Toronto breakdown of Active Core, Transit Suburb, Auto Suburb
Why is this? Why are over 80% or Torontonians living in suburbs? Even in the area where I live, Trinity Bellwoods, the streets are still lined with single family homes. And while there are changes happening – some of these homes are being converted to duplexes and triplexes – there is still mass inefficiency in our use of prime real estate. Finding a reasonably sized and priced apartment in our neighbourhood is as easy as it is to find a needle in a haystack.
Part of the reason that Toronto is just another sprawling suburb is, in part, due to it's amalgamation in the late nineties.
Amalgamation of Toronto
In 1998, the provincial government essentially forced this merge of Etobicoke, York, North York, East York, Scarborough, and, of course, Old Toronto, into the city proper that we all know today as Toronto. I don't say "forced" to be hyperbolic or dramatic; three quarters of voters, the two mayors campaigning for election that year, and even the previous mayor of Toronto, opposed the amalgamation.source
Knowing a bit about the recent political and geographical history of Toronto, it's interesting to consider both the recent research done at Queens and the pre-amalgamation, together. When you do, Old Toronto and Toronto's Active Cores fit together like a glass slipper that was left at that pre-1998 party. The party was definitely over.

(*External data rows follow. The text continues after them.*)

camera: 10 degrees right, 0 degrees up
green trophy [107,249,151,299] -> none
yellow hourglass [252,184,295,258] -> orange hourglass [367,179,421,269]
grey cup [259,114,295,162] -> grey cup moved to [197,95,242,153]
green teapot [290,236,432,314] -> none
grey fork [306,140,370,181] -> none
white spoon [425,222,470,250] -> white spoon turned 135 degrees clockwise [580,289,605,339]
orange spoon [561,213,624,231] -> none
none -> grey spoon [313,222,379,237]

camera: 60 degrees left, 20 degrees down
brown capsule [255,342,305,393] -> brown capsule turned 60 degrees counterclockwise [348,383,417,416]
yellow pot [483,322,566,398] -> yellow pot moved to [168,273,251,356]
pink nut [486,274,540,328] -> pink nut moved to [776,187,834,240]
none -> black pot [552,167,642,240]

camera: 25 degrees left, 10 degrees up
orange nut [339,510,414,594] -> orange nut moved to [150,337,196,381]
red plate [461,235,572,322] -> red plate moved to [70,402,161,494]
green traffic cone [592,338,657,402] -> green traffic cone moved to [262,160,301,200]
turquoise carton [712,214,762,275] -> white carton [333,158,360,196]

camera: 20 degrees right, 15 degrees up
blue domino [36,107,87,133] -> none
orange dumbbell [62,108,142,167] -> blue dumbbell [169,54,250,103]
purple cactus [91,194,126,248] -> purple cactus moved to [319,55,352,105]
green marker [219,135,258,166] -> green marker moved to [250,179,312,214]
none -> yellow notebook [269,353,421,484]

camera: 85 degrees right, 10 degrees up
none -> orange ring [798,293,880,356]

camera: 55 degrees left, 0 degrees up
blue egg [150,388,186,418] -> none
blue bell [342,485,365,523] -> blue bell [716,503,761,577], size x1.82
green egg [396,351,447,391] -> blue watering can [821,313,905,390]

Toronto's urbanization overlayed on pre-amalgamation map
To this day, when I refer to "Toronto", I'm not referring to the city proper; I'm referring to the Old Toronto – the active core. It doesn't come from a pretentious place, it comes from a realistic one. Venture outside of the the active core of Old Toronto and you'll notice a stark contrast: wide roads; segregated living, work, and commerce; single family homes, each with a driveway and 1 car per person.
But not everyone thinks of "Toronto" in that way and it's certainly not how we vote, which therein lies the problem. Voters who live in suburbs greatly outnumber those who live in the active core, so what Toronto is left with is competing ideas and politics that hinder the city from progress. In the active core, we understand how crucial it is to provide safe bike lanes, investing in building efficient public transit, and creating safe spaces for pedestrians to enjoy everything that the city has to offer and to stimulate a thriving economy. While in many suburban areas, voters and politicians actively campaign not only to hold back but to tear down progress.
Thankfully, Toronto was able to elect a progressive mayor, Olivia Chow, into office in our most recent election. As long as Toronto includes more than just it's current active core, we need leadership that will help bring the efficiencies of the city beyond our historic borders. We need to put a great weight on the value of educating suburban Torontonians on how to build great cities, and why it's important, rather than being left behind by the rest of the world.
While I've painted an ideal that's currently financially out of the average family's reach, it shouldn't be that way. Rather than developing efficient density, great public transportation and transit infrastructure, and creating a web of community, we've given in to the temptation to perpetuate building suburbs which keep people from living richer, fuller lives.
Toronto can be a city, as we've seen with its history and its active cores that live on today. I believe in Toronto and its ability to make radical changes to how we build our communities. But that belief will only last as long as our communities continue to fight for it. Toronto has the people and the economy to be a great city, but it remains to be seen whether we'll able to ever be able to make the progress that we need.